----- Texto base

Chacras vs monocultivos
El paisaje dista mucho entre las chacras y el que impera en las tierras de Arauco. En las colonias campesinas se observan diferentes cultivos, árboles, animales y una biodiversidad asociada a las pequeñas producciones. En los grandes pinares, en cambio, existe un paisaje uniforme y sin biodiversidad, donde se encuentran animales muertos debido a la aplicación de agrotóxicos que contaminan el agua y el suelo.
La disputa por la tierra es, al mismo tiempo, una disputa entre formas profundamente diferentes de habitarla.
Cuando lo público y lo privado se encuentran en el territorio
Uno de los aspectos más delicados del conflicto es precisamente la frontera entre los intereses privados de Arauco y el funcionamiento de las instituciones públicas. Las familias de San Pedro no solamente reclaman frente a la empresa. Desde hace semanas buscan respuestas del propio Gobierno de Misiones, especialmente de la Subsecretaría de Gobierno, Asuntos Registrales y Tierras, el organismo provincial que interviene directamente en los procesos de regularización dominial y cuya conducción está a cargo de Daniel Behler, quien recibió en Posadas a representantes de las más de 120 familias que denunciaron detenciones, agresiones y destrozos en sus viviendas.

----------

Preguntas de estudio ▸
• 1. Responde estas preguntas sobre el texto del conflicto por la tierra con Arauco:
(a) ¿Qué se encuentra en los grandes pinares y por qué causa?
(b) ¿Qué organismo provincial interviene directamente en los procesos de regularización dominial?
(c) ¿En qué ciudad recibió Daniel Behler a los representantes de las familias?
• 2. Según el texto del conflicto por la tierra con Arauco, ¿qué hechos denunciaron las más de 120 familias? Enuméralos todos.
• 3. Prosigue el texto sobre el conflicto por la tierra entre las familias de San Pedro y Arauco a partir de su última oración.

----- Datos proporcionados

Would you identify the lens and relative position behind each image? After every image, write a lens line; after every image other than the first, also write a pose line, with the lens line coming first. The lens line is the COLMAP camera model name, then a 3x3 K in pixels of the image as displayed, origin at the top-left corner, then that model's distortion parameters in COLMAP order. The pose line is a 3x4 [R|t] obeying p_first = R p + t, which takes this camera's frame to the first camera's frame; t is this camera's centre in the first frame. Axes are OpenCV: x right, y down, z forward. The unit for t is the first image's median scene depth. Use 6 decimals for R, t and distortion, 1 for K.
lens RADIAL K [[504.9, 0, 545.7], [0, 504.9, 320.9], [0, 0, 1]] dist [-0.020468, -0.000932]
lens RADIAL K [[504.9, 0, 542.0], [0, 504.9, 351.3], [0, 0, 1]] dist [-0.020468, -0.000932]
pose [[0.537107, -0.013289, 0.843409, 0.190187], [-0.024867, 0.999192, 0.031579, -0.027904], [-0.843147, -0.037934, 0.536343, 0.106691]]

----------

Respuestas ▸
• 1.
(a) Animales muertos, debido a la aplicación de agrotóxicos que contaminan el agua y el suelo.
(b) La Subsecretaría de Gobierno, Asuntos Registrales y Tierras.
(c) En Posadas.

• 2.
- Detenciones
- Agresiones
- Destrozos en sus viviendas

• 3.
Behler reconoce a Arauco como propietaria y coloca a quienes viven y producen sobre esas tierras en la categoría de ocupantes o usurpadores. Esto condiciona desde el comienzo cualquier posibilidad de negociación.
El Gobierno de Misiones debería garantizar que el área de Tierras no actúe como simple certificador de la posición registral de una multinacional. Además, se debe investigar el accionar policial denunciado, transparentar cualquier servicio adicional prestado a Arauco y abrir una instancia real de regularización que contemple el arraigo, el trabajo y las condiciones de vida de las familias.
Los campesinos describen procedimientos donde policías llegan acompañados por personal que identifican como perteneciente a Arauco. Durante la movilización del 19 de agosto, manifestantes afirmaron además haber observado una camioneta de la empresa saliendo de la Comisaría Primera de San Pedro con efectivos policiales en su interior.
La tierra como condición para expandir el monocultivo
El modelo forestal necesita grandes extensiones y continuidad territorial para sostener plantaciones industriales de pino y eucalipto y abastecer a gran escala la cadena. En Misiones, ese proceso de concentración avanzó durante décadas sobre un territorio que nunca estuvo vacío. Allí ya vivían familias campesinas, pequeños productores y comunidades mbya guaraní que desarrollaban otras formas de producción y de relación con el monte.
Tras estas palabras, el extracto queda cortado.